For most of Japanese history, mixed bathing was simply how people bathed. In the towns of the Edo period the public bath was a social hub, and sharing the water carried no shame. When Commodore Perry's expedition reached Japan in the 1850s, Western visitors were scandalized: the expedition's official report (the Narrative of the Perry Expedition, compiled by Francis Hawks, 1856) complained that a mixed bath "was not calculated to impress the Americans with a very favorable opinion of the morals of the inhabitants," and the offending illustration was quietly dropped from the book's later editions.
Eager to be seen as civilized, the Meiji government banned mixed bathing in towns in February 1869, and from 1879 Tokyo began licensing bathhouses under rules that enforced it. Crucially, the ban only forbade new mixed baths; the ones that already existed were allowed to continue.
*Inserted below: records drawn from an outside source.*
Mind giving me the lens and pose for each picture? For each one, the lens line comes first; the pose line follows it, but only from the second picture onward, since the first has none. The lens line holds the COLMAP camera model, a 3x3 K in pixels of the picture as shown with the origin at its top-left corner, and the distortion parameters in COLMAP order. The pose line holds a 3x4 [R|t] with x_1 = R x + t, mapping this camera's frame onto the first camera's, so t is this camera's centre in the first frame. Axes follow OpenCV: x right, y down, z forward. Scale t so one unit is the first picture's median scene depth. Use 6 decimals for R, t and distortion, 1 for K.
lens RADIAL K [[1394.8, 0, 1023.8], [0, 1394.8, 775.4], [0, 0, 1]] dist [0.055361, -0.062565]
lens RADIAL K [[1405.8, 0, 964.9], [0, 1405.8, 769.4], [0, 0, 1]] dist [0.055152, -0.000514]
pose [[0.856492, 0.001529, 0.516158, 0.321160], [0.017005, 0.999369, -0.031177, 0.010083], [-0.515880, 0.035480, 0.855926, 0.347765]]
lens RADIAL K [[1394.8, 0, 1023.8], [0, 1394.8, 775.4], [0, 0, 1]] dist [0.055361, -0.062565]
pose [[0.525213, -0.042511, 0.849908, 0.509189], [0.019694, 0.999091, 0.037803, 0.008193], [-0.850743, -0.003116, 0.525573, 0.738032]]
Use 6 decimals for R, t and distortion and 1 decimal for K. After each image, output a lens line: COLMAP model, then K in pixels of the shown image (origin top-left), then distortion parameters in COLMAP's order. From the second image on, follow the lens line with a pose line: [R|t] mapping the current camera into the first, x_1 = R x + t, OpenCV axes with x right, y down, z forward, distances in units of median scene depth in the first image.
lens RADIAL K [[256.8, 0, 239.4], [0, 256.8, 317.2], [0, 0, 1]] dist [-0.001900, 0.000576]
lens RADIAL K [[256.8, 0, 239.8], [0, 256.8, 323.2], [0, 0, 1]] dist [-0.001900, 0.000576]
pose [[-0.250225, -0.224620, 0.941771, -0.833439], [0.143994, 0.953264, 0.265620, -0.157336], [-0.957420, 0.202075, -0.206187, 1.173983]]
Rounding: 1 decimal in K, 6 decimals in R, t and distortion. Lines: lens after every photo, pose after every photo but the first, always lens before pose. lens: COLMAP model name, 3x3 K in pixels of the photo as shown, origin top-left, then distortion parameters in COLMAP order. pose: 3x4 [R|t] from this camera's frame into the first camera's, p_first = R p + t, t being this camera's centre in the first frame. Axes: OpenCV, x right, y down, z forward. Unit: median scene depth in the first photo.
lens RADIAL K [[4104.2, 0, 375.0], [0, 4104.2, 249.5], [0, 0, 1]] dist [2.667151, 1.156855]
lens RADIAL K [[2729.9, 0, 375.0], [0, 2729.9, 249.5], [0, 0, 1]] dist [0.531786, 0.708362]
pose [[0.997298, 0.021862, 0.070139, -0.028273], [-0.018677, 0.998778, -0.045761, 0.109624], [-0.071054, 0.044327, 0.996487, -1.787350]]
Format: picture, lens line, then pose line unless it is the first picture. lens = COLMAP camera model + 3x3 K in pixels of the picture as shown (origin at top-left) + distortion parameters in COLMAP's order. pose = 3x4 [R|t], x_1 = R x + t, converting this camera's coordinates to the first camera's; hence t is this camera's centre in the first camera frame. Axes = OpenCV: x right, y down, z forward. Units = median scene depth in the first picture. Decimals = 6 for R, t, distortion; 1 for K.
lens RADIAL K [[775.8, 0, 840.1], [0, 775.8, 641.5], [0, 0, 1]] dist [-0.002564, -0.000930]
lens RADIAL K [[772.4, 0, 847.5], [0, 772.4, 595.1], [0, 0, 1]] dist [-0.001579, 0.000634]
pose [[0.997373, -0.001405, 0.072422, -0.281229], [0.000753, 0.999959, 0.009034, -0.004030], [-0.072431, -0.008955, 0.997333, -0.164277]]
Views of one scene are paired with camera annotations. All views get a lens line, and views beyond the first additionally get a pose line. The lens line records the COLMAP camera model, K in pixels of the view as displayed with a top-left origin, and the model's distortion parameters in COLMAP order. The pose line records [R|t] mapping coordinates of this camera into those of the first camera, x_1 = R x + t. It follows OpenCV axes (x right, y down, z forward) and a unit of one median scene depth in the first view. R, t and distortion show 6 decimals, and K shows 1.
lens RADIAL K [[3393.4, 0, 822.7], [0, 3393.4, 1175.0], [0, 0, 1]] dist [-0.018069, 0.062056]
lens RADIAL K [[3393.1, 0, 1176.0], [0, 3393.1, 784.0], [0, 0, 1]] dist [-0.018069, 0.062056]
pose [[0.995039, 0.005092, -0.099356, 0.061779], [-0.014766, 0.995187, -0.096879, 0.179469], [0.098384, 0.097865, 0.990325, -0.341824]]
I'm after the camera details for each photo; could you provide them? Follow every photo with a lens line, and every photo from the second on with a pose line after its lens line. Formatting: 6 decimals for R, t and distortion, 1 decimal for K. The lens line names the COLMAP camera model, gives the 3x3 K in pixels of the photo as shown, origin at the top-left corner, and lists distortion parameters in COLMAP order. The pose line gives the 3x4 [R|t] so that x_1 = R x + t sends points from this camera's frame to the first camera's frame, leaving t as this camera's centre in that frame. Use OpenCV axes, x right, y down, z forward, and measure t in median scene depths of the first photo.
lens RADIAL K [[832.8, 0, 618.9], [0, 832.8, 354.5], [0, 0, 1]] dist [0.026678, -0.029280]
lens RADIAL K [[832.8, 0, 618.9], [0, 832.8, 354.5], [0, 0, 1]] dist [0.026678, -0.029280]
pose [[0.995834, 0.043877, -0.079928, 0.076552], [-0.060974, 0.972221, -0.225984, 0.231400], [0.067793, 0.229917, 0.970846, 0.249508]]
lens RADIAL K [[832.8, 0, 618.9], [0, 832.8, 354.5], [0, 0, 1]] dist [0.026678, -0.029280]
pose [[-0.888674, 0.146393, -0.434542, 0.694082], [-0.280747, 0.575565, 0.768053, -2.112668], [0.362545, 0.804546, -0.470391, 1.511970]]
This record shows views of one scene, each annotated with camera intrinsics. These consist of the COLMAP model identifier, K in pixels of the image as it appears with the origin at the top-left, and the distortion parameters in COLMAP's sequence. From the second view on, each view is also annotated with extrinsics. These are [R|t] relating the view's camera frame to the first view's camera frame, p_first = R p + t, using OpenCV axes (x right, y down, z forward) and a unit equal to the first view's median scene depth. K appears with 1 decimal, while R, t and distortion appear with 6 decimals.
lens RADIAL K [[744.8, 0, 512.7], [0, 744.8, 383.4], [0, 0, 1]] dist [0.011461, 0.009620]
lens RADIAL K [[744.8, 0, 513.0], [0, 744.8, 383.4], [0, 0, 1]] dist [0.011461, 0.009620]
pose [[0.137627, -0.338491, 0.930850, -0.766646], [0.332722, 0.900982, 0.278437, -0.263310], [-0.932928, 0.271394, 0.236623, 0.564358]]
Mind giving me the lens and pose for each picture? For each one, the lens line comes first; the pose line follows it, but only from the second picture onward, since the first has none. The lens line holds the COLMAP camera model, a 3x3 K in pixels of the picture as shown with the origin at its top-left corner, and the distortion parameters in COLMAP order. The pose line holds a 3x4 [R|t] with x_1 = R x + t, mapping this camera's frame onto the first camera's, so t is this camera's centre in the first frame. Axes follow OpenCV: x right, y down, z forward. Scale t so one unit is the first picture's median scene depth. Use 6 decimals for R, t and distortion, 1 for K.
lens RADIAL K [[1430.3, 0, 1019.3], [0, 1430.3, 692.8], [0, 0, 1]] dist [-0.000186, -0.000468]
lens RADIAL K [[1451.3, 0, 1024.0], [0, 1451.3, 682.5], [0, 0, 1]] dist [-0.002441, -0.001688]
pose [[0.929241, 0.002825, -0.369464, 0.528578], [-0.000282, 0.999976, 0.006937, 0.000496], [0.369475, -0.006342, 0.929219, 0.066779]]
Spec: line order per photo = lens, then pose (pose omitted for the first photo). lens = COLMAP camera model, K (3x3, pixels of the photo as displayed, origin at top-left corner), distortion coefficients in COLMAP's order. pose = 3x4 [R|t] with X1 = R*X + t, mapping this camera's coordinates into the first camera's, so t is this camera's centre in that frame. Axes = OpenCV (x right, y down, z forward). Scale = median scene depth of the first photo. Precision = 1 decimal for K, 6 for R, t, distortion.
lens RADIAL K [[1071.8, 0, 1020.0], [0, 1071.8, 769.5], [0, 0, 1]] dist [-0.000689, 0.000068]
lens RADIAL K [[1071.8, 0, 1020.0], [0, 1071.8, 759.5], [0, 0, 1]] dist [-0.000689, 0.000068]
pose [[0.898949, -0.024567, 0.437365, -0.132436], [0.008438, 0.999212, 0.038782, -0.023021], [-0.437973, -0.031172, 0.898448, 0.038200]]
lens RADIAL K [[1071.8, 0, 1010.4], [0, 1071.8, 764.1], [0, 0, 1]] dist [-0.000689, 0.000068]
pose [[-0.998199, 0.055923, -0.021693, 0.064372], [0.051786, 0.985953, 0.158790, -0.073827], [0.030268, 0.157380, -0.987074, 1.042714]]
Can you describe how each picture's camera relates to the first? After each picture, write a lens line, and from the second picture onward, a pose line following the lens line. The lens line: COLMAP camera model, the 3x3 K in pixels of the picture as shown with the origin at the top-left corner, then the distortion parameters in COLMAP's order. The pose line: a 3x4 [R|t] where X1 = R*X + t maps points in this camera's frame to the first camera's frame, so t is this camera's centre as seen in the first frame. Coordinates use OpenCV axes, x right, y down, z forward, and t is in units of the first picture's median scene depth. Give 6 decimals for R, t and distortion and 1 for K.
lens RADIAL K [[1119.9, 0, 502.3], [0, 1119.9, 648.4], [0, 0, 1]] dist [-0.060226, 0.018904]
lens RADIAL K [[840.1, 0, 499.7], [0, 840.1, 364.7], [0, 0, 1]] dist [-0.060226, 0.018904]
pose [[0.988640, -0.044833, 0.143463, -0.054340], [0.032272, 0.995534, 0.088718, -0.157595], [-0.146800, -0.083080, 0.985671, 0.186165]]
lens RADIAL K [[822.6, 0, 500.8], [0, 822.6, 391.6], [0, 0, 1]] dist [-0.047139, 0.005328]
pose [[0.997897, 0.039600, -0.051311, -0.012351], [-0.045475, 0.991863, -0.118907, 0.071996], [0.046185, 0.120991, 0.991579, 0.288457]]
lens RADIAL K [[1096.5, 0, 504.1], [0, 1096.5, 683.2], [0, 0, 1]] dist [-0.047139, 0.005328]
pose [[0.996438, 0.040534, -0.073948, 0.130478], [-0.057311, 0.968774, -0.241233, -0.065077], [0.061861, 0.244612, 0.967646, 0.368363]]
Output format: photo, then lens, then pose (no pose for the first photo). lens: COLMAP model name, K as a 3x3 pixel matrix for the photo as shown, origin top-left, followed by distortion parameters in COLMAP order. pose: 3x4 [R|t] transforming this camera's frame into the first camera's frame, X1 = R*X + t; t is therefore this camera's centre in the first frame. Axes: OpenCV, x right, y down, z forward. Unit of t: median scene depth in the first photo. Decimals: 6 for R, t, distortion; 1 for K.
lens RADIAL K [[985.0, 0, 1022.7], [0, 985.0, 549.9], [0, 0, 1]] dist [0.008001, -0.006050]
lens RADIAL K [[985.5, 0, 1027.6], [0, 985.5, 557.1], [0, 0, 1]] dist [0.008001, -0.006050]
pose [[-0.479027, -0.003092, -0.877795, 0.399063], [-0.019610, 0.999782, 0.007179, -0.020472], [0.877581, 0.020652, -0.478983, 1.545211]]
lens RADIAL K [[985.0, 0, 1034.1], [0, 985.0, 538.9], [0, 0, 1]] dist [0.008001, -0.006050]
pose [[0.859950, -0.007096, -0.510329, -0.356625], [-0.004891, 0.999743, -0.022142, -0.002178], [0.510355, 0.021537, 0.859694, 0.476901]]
That rule still holds, which is why konyoku can never be created anew, only inherited, and why it survives mostly in the remote hot-spring valleys of Tohoku and the mountains, beyond the reach of city ordinances.
No official count of mixed baths exists; the often-quoted fall from around 1,200 in the 1990s to a few hundred today comes from a single onsen documentarian, not a census. But the decline is real, and it has not gone unnoticed. In 2021 Japan's Environment Ministry ran a "Mixed Bathing in 10 Years" project to help preserve the tradition, openly studying problems like the loitering wani and trialing bathing wraps. The baths that survive do so because their owners, and their bathers, still believe they are worth keeping.